--- REQUIRED WORK ---
Down to the last line, print the data that follows exactly, without its pictures.

--- AVAILABLE DATA ---
◇ ◇ ◇ ◇ ◇

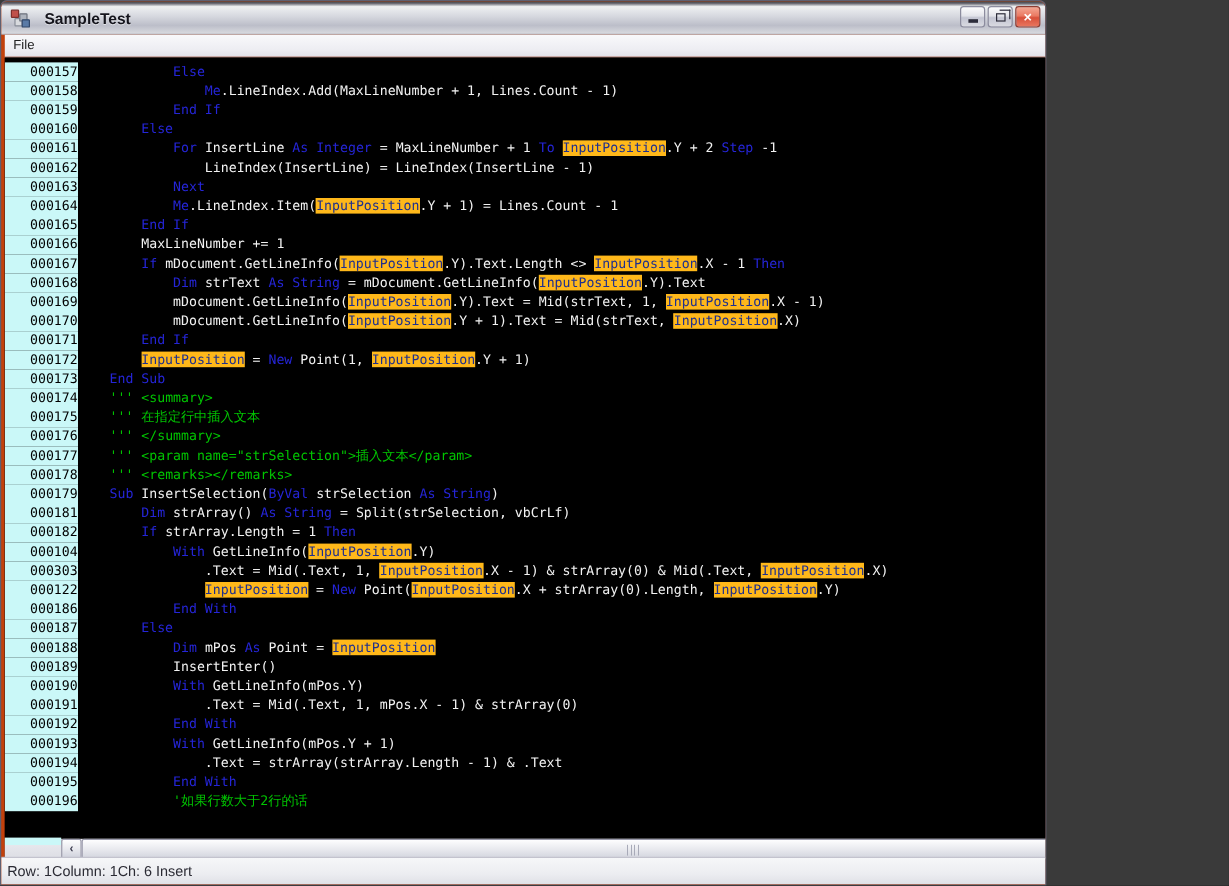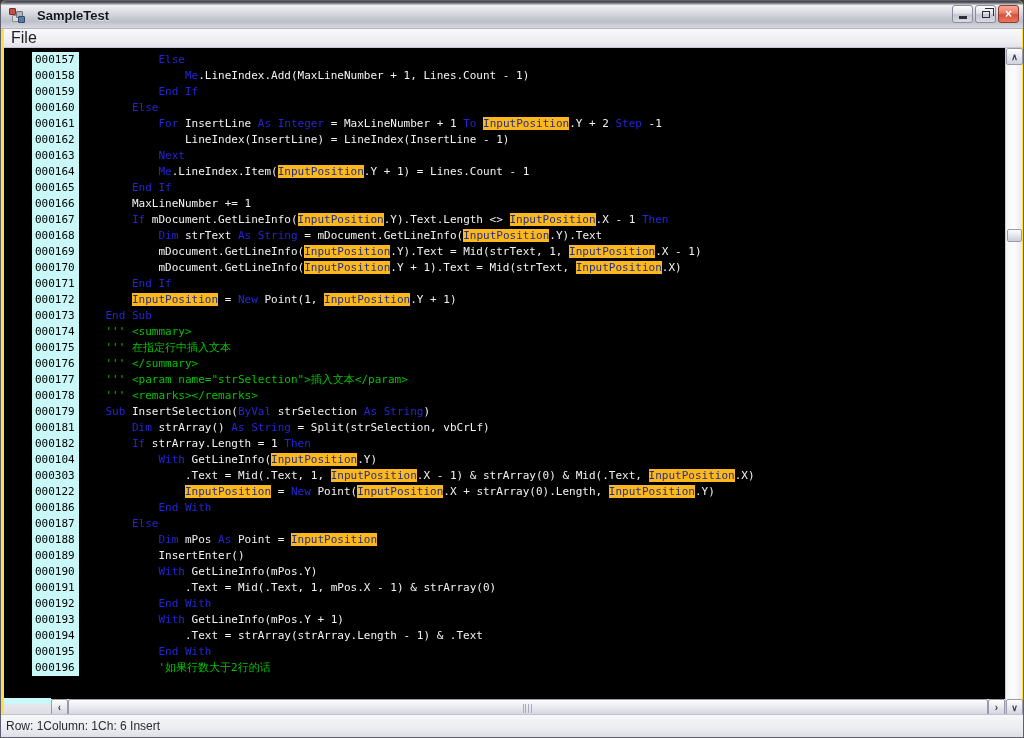--- a/index.html
+++ b/index.html
@@ -1,18 +1,18 @@
 <!DOCTYPE html>
 <html><head>
 <meta charset="utf-8">
 <style>
   * { margin:0; padding:0; box-sizing:border-box; }
   html,body { width:1024px; height:738px; background:#3a3a3a; font-family:"Liberation Sans", sans-serif; }
 
-  .window { position:relative; width:1024px; height:738px; background:#fde047;
+  .window { position:relative; width:872px; height:738px; background:#c2410c;
             border:1px solid #5f5f70; border-radius:6px 6px 0 0; overflow:hidden; }
 
   
   .titlebar { position:absolute; left:0; top:0; width:100%; height:28px;
     background:linear-gradient(180deg,#3f3f3f 0%,#60606a 6%,#eef0f2 16%,#d6d8df 45%,#bcbec9 72%,#d7d8dd 95%,#9fa2af 100%);
     border-radius:5px 5px 0 0; display:flex; align-items:center; }
   .form-icon { width:16px; height:16px; margin:0 6px 0 8px; position:relative; }
   .form-icon .sq { position:absolute; width:7px; height:7px; border-radius:1px; }
   .sq1 { left:0; top:1px; background:#c0504a; border:1px solid #7e2f2c; }
   .sq2 { left:7px; top:4px; background:#aeb3bd; border:1px solid #6d727e; }
@@ -29,28 +29,28 @@
     color:#fff; font-size:12px; font-weight:bold; }
   .glyph-min { width:8px; height:3px; background:#2c2c3a; margin-top:7px; }
   .glyph-restore { width:8px; height:7px; border:1px solid #2c2c3a; background:transparent; position:relative; }
   .glyph-restore:before { content:""; position:absolute; left:2px; top:-4px; width:8px; height:7px;
     border:1px solid #2c2c3a; border-bottom:none; border-left:none; }
 
   
   .menubar { position:absolute; left:3px; top:28px; width:1018px; height:19px;
     background:linear-gradient(180deg,#f9f9fb 0%,#ededf2 70%,#e2e2ea 100%);
     display:flex; align-items:center; border-bottom:1px solid #c6c6d2; }
-  .menu-item { font-size:16px; color:#222; padding:12px 7px; }
+  .menu-item { font-size:11px; color:#222; padding:12px 7px; }
 
   
   .editor { position:absolute; left:3px; top:47px; width:1018px; height:668px; background:#000; }
   .code-viewport { position:absolute; left:0; top:0; width:1001px; height:650px; overflow:hidden; background:#000; }
   .rows { padding-top:4px; }
   .row { display:flex; height:16px; line-height:16px; font-family:"DejaVu Sans Mono", monospace; }
-  .ln { flex:0 0 47px; background:#caf8f8; color:#000; font-size:11px; padding-left:3px; letter-spacing:0;margin-left:28px; }
+  .ln { flex:0 0 47px; background:#caf8f8; color:#000; font-size:11px; padding-left:21px; letter-spacing:0; }
   .codetext { white-space:pre; font-size:11px; color:#f2f2f2; }
   .tk-p { color:#f2f2f2; }
   .tk-k { color:#2525d8; }
   .tk-c { color:#00c400; }
   .tk-s { color:#d03a3a; }
   .tk-h { background:#ffb81a; color:#1e2f8f; }
 
   
   .vscroll { position:absolute; right:0; top:0; width:17px; height:668px;
     background:linear-gradient(90deg,#f4f4f6 0%,#fdfdfe 50%,#eaeaef 100%); border-left:1px solid #c9c9d4; }

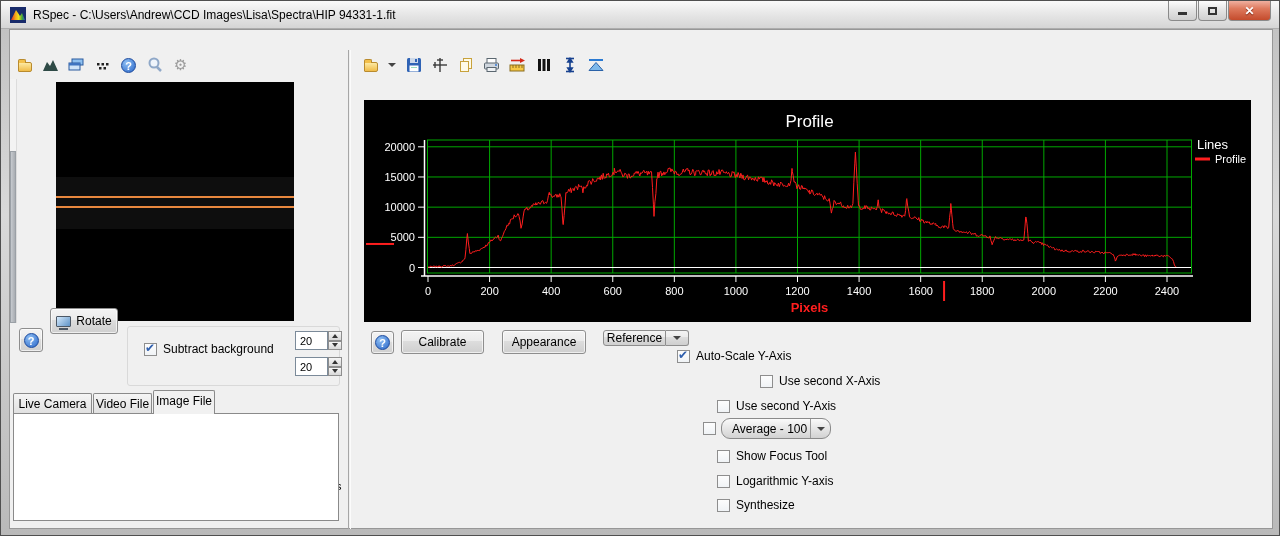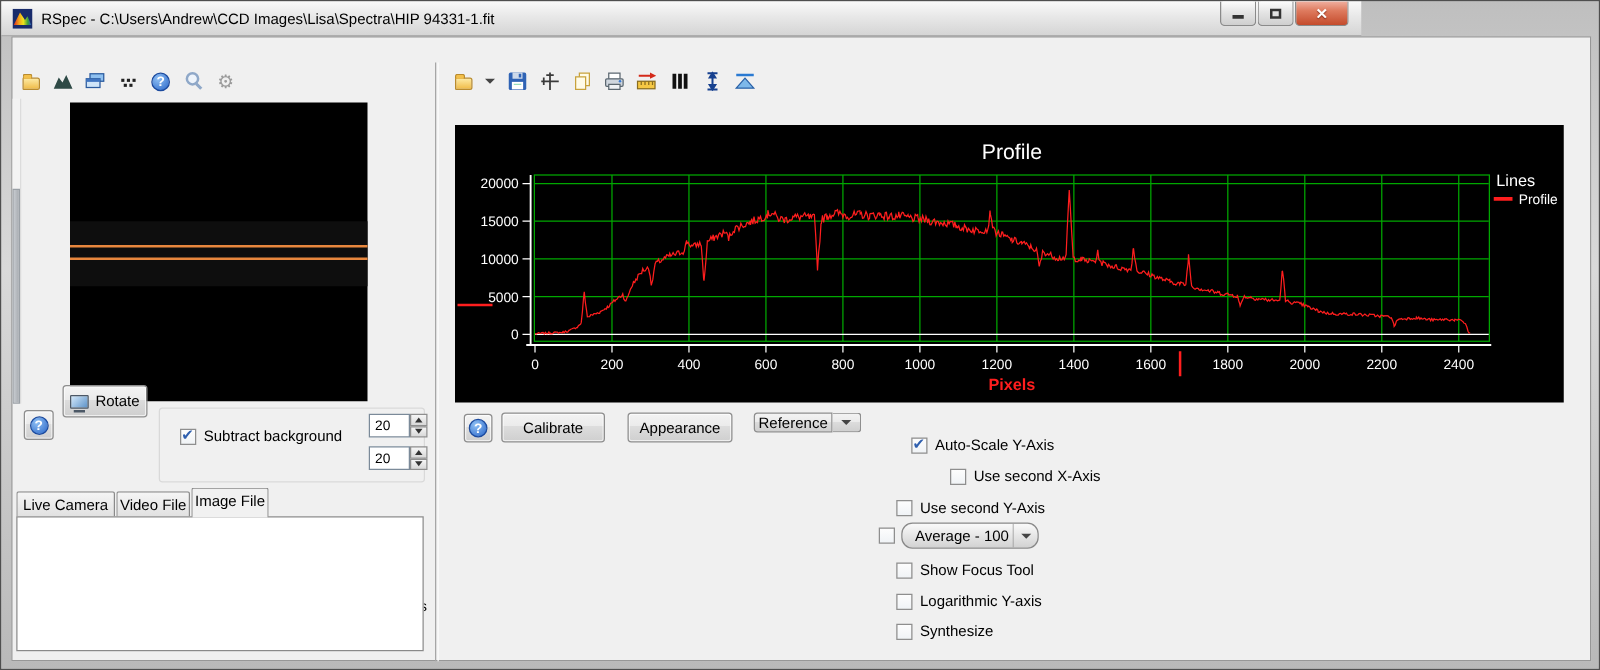--- a/index.html
+++ b/index.html
@@ -1,21 +1,21 @@
 <!DOCTYPE html>
 <html><head>
 <meta charset="utf-8">
 <style>
   * { margin:0; padding:0; box-sizing:border-box; }
   html,body { width:1280px; height:536px; font-family:"Liberation Sans",sans-serif; }
   .window { position:relative; width:1280px; height:536px; overflow:hidden;
     background:linear-gradient(180deg,#bfbfbf,#d9d9d9 40%,#b9b9b9);
     border:1px solid #4f4f4f; }
   
-  .titlebar { position:absolute; left:0; top:0; width:1088px; height:28px;
+  .titlebar { position:absolute; left:0; top:0; width:1280px; height:28px;
     background:linear-gradient(180deg,#fafafa,#e8e8e8 45%,#d5d5d5); border-bottom:1px solid #adadad; }
   .appicon { position:absolute; left:9px; top:6px; width:16px; height:16px; }
   .title-text { position:absolute; left:32px; top:7px; font-size:12px; color:#000; white-space:nowrap; }
   .winbtns { position:absolute; right:10px; top:0; display:flex; }
   .winbtn { width:29px; height:20px; border:1px solid #8a8a8a; border-top:none;
     background:linear-gradient(180deg,#fdfdfd,#e5e5e5 45%,#cfcfcf); border-radius:0 0 4px 4px;
     display:flex; align-items:center; justify-content:center; margin-left:1px; }
   .winbtn.close { width:43px; background:linear-gradient(180deg,#f0b0a0,#de7a5e 40%,#c44b2c); }
   .glyph-min { width:9px; height:3px; background:#333; margin-top:6px; }
   .glyph-max { width:9px; height:8px; border:2px solid #333; background:transparent; }
@@ -398,21 +398,21 @@
   </div>
   <div class="btn" style="left:400px; top:329px; width:83px; height:24px;">Calibrate</div>
   <div class="btn" style="left:501px; top:329px; width:84px; height:24px;">Appearance</div>
   <div class="refsplit">
     <span class="main">Reference</span>
     <span class="arrow">
         <span class="tri-down"></span>
       </span>
   </div>
 
-  <div class="cb-row" style="left:728px; top:348px;">
+  <div class="cb-row" style="left:676px; top:348px;">
     <span class="cb checked"></span>
     <span>Auto-Scale Y-Axis</span>
   </div>
   <div class="cb-row" style="left:716px; top:373px;margin-left:43px;">
     <span class="cb"></span>
     <span>Use second X-Axis</span>
   </div>
   <div class="cb-row" style="left:716px; top:398px;">
     <span class="cb"></span>
     <span>Use second Y-Axis</span>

◇ ◇ ◇ ◇ ◇

--- WRITTEN ANSWER ---
--- a/index.html
+++ b/index.html
@@ -1,18 +1,18 @@
 <!DOCTYPE html>
 <html><head>
 <meta charset="utf-8">
 <style>
   * { margin:0; padding:0; box-sizing:border-box; }
   html,body { width:1024px; height:738px; background:#3a3a3a; font-family:"Liberation Sans", sans-serif; }
 
-  .window { position:relative; width:1024px; height:738px; background:#fde047;
+  .window { position:relative; width:872px; height:738px; background:#c2410c;
             border:1px solid #5f5f70; border-radius:6px 6px 0 0; overflow:hidden; }
 
   
   .titlebar { position:absolute; left:0; top:0; width:100%; height:28px;
     background:linear-gradient(180deg,#3f3f3f 0%,#60606a 6%,#eef0f2 16%,#d6d8df 45%,#bcbec9 72%,#d7d8dd 95%,#9fa2af 100%);
     border-radius:5px 5px 0 0; display:flex; align-items:center; }
   .form-icon { width:16px; height:16px; margin:0 6px 0 8px; position:relative; }
   .form-icon .sq { position:absolute; width:7px; height:7px; border-radius:1px; }
   .sq1 { left:0; top:1px; background:#c0504a; border:1px solid #7e2f2c; }
   .sq2 { left:7px; top:4px; background:#aeb3bd; border:1px solid #6d727e; }
@@ -29,28 +29,28 @@
     color:#fff; font-size:12px; font-weight:bold; }
   .glyph-min { width:8px; height:3px; background:#2c2c3a; margin-top:7px; }
   .glyph-restore { width:8px; height:7px; border:1px solid #2c2c3a; background:transparent; position:relative; }
   .glyph-restore:before { content:""; position:absolute; left:2px; top:-4px; width:8px; height:7px;
     border:1px solid #2c2c3a; border-bottom:none; border-left:none; }
 
   
   .menubar { position:absolute; left:3px; top:28px; width:1018px; height:19px;
     background:linear-gradient(180deg,#f9f9fb 0%,#ededf2 70%,#e2e2ea 100%);
     display:flex; align-items:center; border-bottom:1px solid #c6c6d2; }
-  .menu-item { font-size:16px; color:#222; padding:12px 7px; }
+  .menu-item { font-size:11px; color:#222; padding:12px 7px; }
 
   
   .editor { position:absolute; left:3px; top:47px; width:1018px; height:668px; background:#000; }
   .code-viewport { position:absolute; left:0; top:0; width:1001px; height:650px; overflow:hidden; background:#000; }
   .rows { padding-top:4px; }
   .row { display:flex; height:16px; line-height:16px; font-family:"DejaVu Sans Mono", monospace; }
-  .ln { flex:0 0 47px; background:#caf8f8; color:#000; font-size:11px; padding-left:3px; letter-spacing:0;margin-left:28px; }
+  .ln { flex:0 0 47px; background:#caf8f8; color:#000; font-size:11px; padding-left:21px; letter-spacing:0; }
   .codetext { white-space:pre; font-size:11px; color:#f2f2f2; }
   .tk-p { color:#f2f2f2; }
   .tk-k { color:#2525d8; }
   .tk-c { color:#00c400; }
   .tk-s { color:#d03a3a; }
   .tk-h { background:#ffb81a; color:#1e2f8f; }
 
   
   .vscroll { position:absolute; right:0; top:0; width:17px; height:668px;
     background:linear-gradient(90deg,#f4f4f6 0%,#fdfdfe 50%,#eaeaef 100%); border-left:1px solid #c9c9d4; }

--- a/index.html
+++ b/index.html
@@ -1,21 +1,21 @@
 <!DOCTYPE html>
 <html><head>
 <meta charset="utf-8">
 <style>
   * { margin:0; padding:0; box-sizing:border-box; }
   html,body { width:1280px; height:536px; font-family:"Liberation Sans",sans-serif; }
   .window { position:relative; width:1280px; height:536px; overflow:hidden;
     background:linear-gradient(180deg,#bfbfbf,#d9d9d9 40%,#b9b9b9);
     border:1px solid #4f4f4f; }
   
-  .titlebar { position:absolute; left:0; top:0; width:1088px; height:28px;
+  .titlebar { position:absolute; left:0; top:0; width:1280px; height:28px;
     background:linear-gradient(180deg,#fafafa,#e8e8e8 45%,#d5d5d5); border-bottom:1px solid #adadad; }
   .appicon { position:absolute; left:9px; top:6px; width:16px; height:16px; }
   .title-text { position:absolute; left:32px; top:7px; font-size:12px; color:#000; white-space:nowrap; }
   .winbtns { position:absolute; right:10px; top:0; display:flex; }
   .winbtn { width:29px; height:20px; border:1px solid #8a8a8a; border-top:none;
     background:linear-gradient(180deg,#fdfdfd,#e5e5e5 45%,#cfcfcf); border-radius:0 0 4px 4px;
     display:flex; align-items:center; justify-content:center; margin-left:1px; }
   .winbtn.close { width:43px; background:linear-gradient(180deg,#f0b0a0,#de7a5e 40%,#c44b2c); }
   .glyph-min { width:9px; height:3px; background:#333; margin-top:6px; }
   .glyph-max { width:9px; height:8px; border:2px solid #333; background:transparent; }
@@ -398,21 +398,21 @@
   </div>
   <div class="btn" style="left:400px; top:329px; width:83px; height:24px;">Calibrate</div>
   <div class="btn" style="left:501px; top:329px; width:84px; height:24px;">Appearance</div>
   <div class="refsplit">
     <span class="main">Reference</span>
     <span class="arrow">
         <span class="tri-down"></span>
       </span>
   </div>
 
-  <div class="cb-row" style="left:728px; top:348px;">
+  <div class="cb-row" style="left:676px; top:348px;">
     <span class="cb checked"></span>
     <span>Auto-Scale Y-Axis</span>
   </div>
   <div class="cb-row" style="left:716px; top:373px;margin-left:43px;">
     <span class="cb"></span>
     <span>Use second X-Axis</span>
   </div>
   <div class="cb-row" style="left:716px; top:398px;">
     <span class="cb"></span>
     <span>Use second Y-Axis</span>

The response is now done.